3 Meaning and Interpretation

Clinical Interpretation: Some Comments on the Nature of the Evidence

Donald P. Spence, Ph.D.

As we listen to the stream of associations from an analytic patient, we hear an almost continuous flow of linked ideas. They seem to resolve themselves into a number of strands—sometimes few, sometimes many. But ask a friendly critic to listen to the same material: he hears a mixture of unrelated words and has the impression that the patient simply skips from one topic to the next. Who is right?

To put the problem in these terms helps to show how quickly we lose sight of the fact that the links between ideas in clinical material may be imposed from outside and are not always inherent in its structure. Since we find it so easy to see connections between disparate ideas, we assume that the connections are contained in the structure, which is to say that other judges would hear the material in much the same way. But would they? Would 12 friendly critics independently arrive at the same underlying structure, or would each hear his own favorite melody?

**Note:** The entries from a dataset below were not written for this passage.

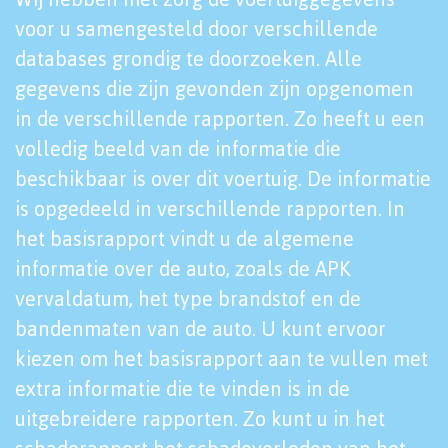
voor u samengesteld door verschillende
databases grondig te doorzoeken. Alle
gegevens die zijn gevonden zijn opgenomen
in de verschillende rapporten. Zo heeft u een
volledig beeld van de informatie die
beschikbaar is over dit voertuig. De informatie
is opgedeeld in verschillende rapporten. In
het basisrapport vindt u de algemene
informatie over de auto, zoals de APK
vervaldatum, het type brandstof en de
bandenmaten van de auto. U kunt ervoor
kiezen om het basisrapport aan te vullen met
extra informatie die te vinden is in de
uitgebreidere rapporten. Zo kunt u in het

A suspicion that the latter is often the case comes from a recent study by Hartvig Dahl (personal communication) on hypothesis formation. A group of analysts listened to the early hours of a case and interrupted the reading whenever any one of them decided that enough evidence had accumulated to support one among a set of possible hypotheses. Each of these interruptions was defined as a “call,” and many single calls were heard—in fact, it was rare for the group to decide in unison that such and such a hypothesis could be supported at such and such a point.